**Your instructions:** Count up the lines below where the word "competition" shows up, and respond with the number alone.

Start of Supplied data

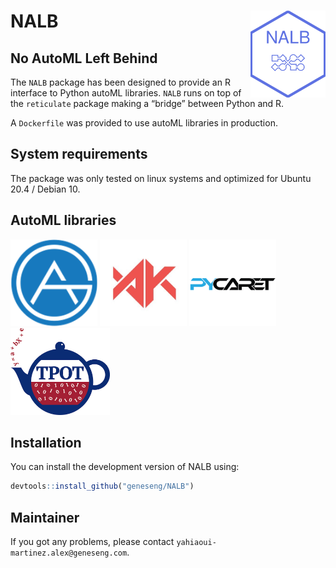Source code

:
<!-- README.md is generated from README.Rmd. Please edit that file -->

# NALB <a href=#><img src='inst/logo/NALB.png' align="right" height="139" /></a>

## No AutoML Left Behind

The `NALB` package has been designed to provide an R interface to Python
autoML libraries. `NALB` runs on top of the `reticulate` package making
a “bridge” between Python and R.

A `Dockerfile` was provided to use autoML libraries in production.

## System requirements

The package was only tested on linux systems and optimized for Ubuntu
20.4 / Debian 10.

## AutoML libraries

<a href=#><img src='inst/logo/AutoGluon.png' height="139" /></a>
<a href=#><img src='inst/logo/autokeras.jpg' height="139" /></a>
<a href=#><img src='inst/logo/Pycaret.png' height="139" /></a>
<a href=#><img src='inst/logo/tpot.jpg' height="139" /></a>

## Installation

You can install the development version of NALB using:

``` r
devtools::install_github("geneseng/NALB")
```

## Maintainer

If you got any problems, please contact
`yahiaoui-martinez.alex@geneseng.com`.
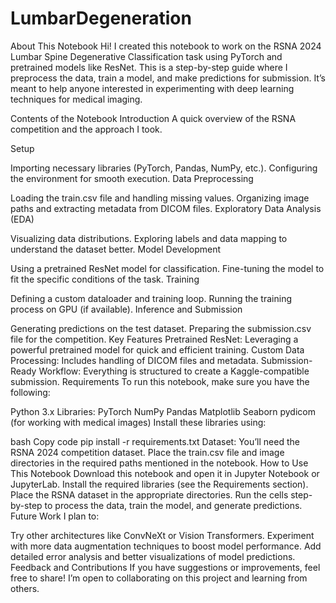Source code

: # LumbarDegeneration

About This Notebook
Hi! I created this notebook to work on the RSNA 2024 Lumbar Spine Degenerative Classification task using PyTorch and pretrained models like ResNet. This is a step-by-step guide where I preprocess the data, train a model, and make predictions for submission. It’s meant to help anyone interested in experimenting with deep learning techniques for medical imaging.

Contents of the Notebook
Introduction
A quick overview of the RSNA competition and the approach I took.

Setup

Importing necessary libraries (PyTorch, Pandas, NumPy, etc.).
Configuring the environment for smooth execution.
Data Preprocessing

Loading the train.csv file and handling missing values.
Organizing image paths and extracting metadata from DICOM files.
Exploratory Data Analysis (EDA)

Visualizing data distributions.
Exploring labels and data mapping to understand the dataset better.
Model Development

Using a pretrained ResNet model for classification.
Fine-tuning the model to fit the specific conditions of the task.
Training

Defining a custom dataloader and training loop.
Running the training process on GPU (if available).
Inference and Submission

Generating predictions on the test dataset.
Preparing the submission.csv file for the competition.
Key Features
Pretrained ResNet: Leveraging a powerful pretrained model for quick and efficient training.
Custom Data Processing: Includes handling of DICOM files and metadata.
Submission-Ready Workflow: Everything is structured to create a Kaggle-compatible submission.
Requirements
To run this notebook, make sure you have the following:

Python 3.x
Libraries:
PyTorch
NumPy
Pandas
Matplotlib
Seaborn
pydicom (for working with medical images)
Install these libraries using:

bash
Copy code
pip install -r requirements.txt
Dataset:
You’ll need the RSNA 2024 competition dataset. Place the train.csv file and image directories in the required paths mentioned in the notebook.
How to Use This Notebook
Download this notebook and open it in Jupyter Notebook or JupyterLab.
Install the required libraries (see the Requirements section).
Place the RSNA dataset in the appropriate directories.
Run the cells step-by-step to process the data, train the model, and generate predictions.
Future Work
I plan to:

Try other architectures like ConvNeXt or Vision Transformers.
Experiment with more data augmentation techniques to boost model performance.
Add detailed error analysis and better visualizations of model predictions.
Feedback and Contributions
If you have suggestions or improvements, feel free to share! I’m open to collaborating on this project and learning from others.

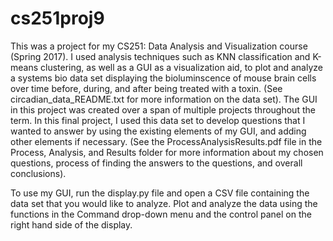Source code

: # cs251proj9
This was a project for my CS251: Data Analysis and Visualization course (Spring 2017). 
I used analysis techniques such as KNN classification and K-means clustering, as well as a GUI as a visualization aid, to plot and analyze
a systems bio data set displaying the bioluminscence of mouse brain cells over time before, during, and after being treated with a toxin.
(See circadian_data_README.txt for more information on the data set).
The GUI in this project was created over a span of multiple projects throughout the term. In this final project, I used this data set to
develop questions that I wanted to answer by using the existing elements of my GUI, and adding other elements if necessary. (See the
ProcessAnalysisResults.pdf file in the Process, Analysis, and Results folder for more information about my chosen questions, process
of finding the answers to the questions, and overall conclusions).


To use my GUI, run the display.py file and open a CSV file containing the data set that you would like to analyze. Plot and analyze the data using the functions in the Command drop-down menu and the control panel on the right hand side of the display.
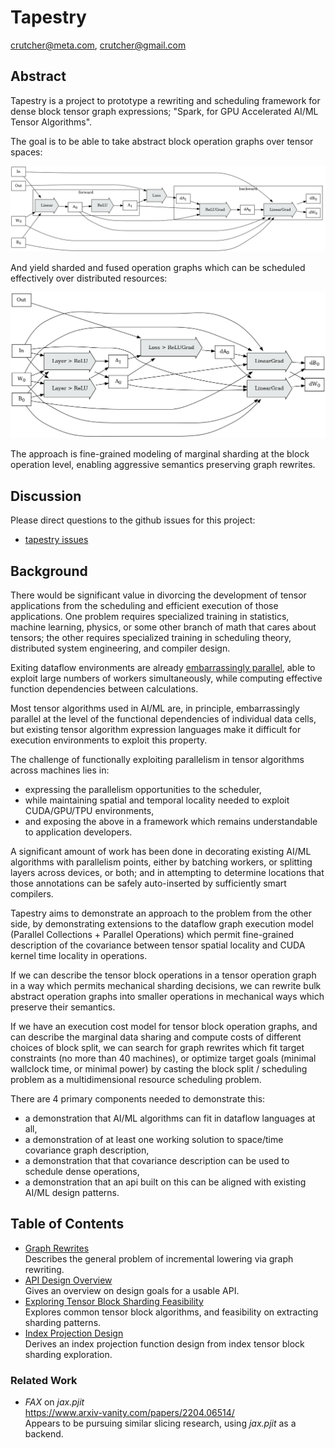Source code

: # Tapestry

crutcher@meta.com, crutcher@gmail.com

## Abstract

Tapestry is a project to prototype a rewriting and scheduling framework for dense block tensor
graph expressions; "Spark, for GPU Accelerated AI/ML Tensor Algorithms".

The goal is to be able to take abstract block operation graphs over tensor spaces:

![abstract](media/graphs/graph1.dot.png)

And yield sharded and fused operation graphs which can be scheduled effectively over distributed 
resources:

![compiled](media/graphs/graph2.dot.png)

The approach is fine-grained modeling of marginal sharding at the block operation level, 
enabling aggressive semantics preserving graph rewrites.

## Discussion

Please direct questions to the github issues for this project: 

* [tapestry issues](https://github.com/crutcher/tapestry/issues)

## Background

There would be significant value in divorcing the development of tensor applications from the
scheduling and efficient execution of those applications. One problem requires specialized training
in statistics, machine learning, physics, or some other branch of math that cares about tensors;
the other requires specialized training in scheduling theory, distributed system engineering,
and compiler design.

Exiting dataflow environments are already
[embarrassingly parallel](https://en.wikipedia.org/wiki/Embarrassingly_parallel), able to
exploit large numbers of workers simultaneously, while computing effective function dependencies
between calculations.

Most tensor algorithms used in AI/ML are, in principle, embarrassingly parallel at the level of the
functional dependencies of individual data cells, but existing tensor algorithm expression languages
make it difficult for execution environments to exploit this property.

The challenge of functionally exploiting parallelism in tensor algorithms across machines lies in:

* expressing the parallelism opportunities to the scheduler,
* while maintaining spatial and temporal locality needed to exploit CUDA/GPU/TPU environments,
* and exposing the above in a framework which remains understandable to application developers.

A significant amount of work has been done in decorating existing AI/ML algorithms with parallelism
points, either by batching workers, or splitting layers across devices, or both; and in attempting
to determine locations that those annotations can be safely auto-inserted by sufficiently smart
compilers.

Tapestry aims to demonstrate an approach to the problem from the other side, by demonstrating
extensions to the dataflow graph execution model (Parallel Collections + Parallel Operations) which
permit fine-grained description of the covariance between tensor spatial locality and CUDA kernel
time locality in operations.

If we can describe the tensor block operations in a tensor operation graph in a way which
permits mechanical sharding decisions, we can rewrite bulk abstract operation graphs into
smaller operations in mechanical ways which preserve their semantics.

If we have an execution cost model for tensor block operation graphs, and can describe the marginal
data sharing and compute costs of different choices of block split, we can search for graph
rewrites which fit target constraints (no more than 40 machines), or optimize target goals
(minimal wallclock time, or minimal power) by casting the block split / scheduling problem as a
multidimensional resource scheduling problem.

There are 4 primary components needed to demonstrate this:

* a demonstration that AI/ML algorithms can fit in dataflow languages at all,
* a demonstration of at least one working solution to space/time covariance graph description,
* a demonstration that that covariance description can be used to schedule dense operations,
* a demonstration that an api built on this can be aligned with existing AI/ML design patterns.

## Table of Contents

* [Graph Rewrites](GraphRewrites.md)  
  Describes the general problem of incremental lowering via graph rewriting.
* [API Design Overview](ApiDesign.md)  
  Gives an overview on design goals for a usable API.
* [Exploring Tensor Block Sharding Feasibility](BlockSharding.md)  
  Explores common tensor block algorithms, and feasibility on extracting sharding patterns.
* [Index Projection Design](IndexProjectionDesign.md)  
  Derives an index projection function design from index tensor block sharding exploration.


### Related Work

* *FAX* on *jax.pjit* \
  https://www.arxiv-vanity.com/papers/2204.06514/ \
  Appears to be pursuing similar slicing research, using *jax.pjit* as a backend.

End of Supplied data

**Response:** 3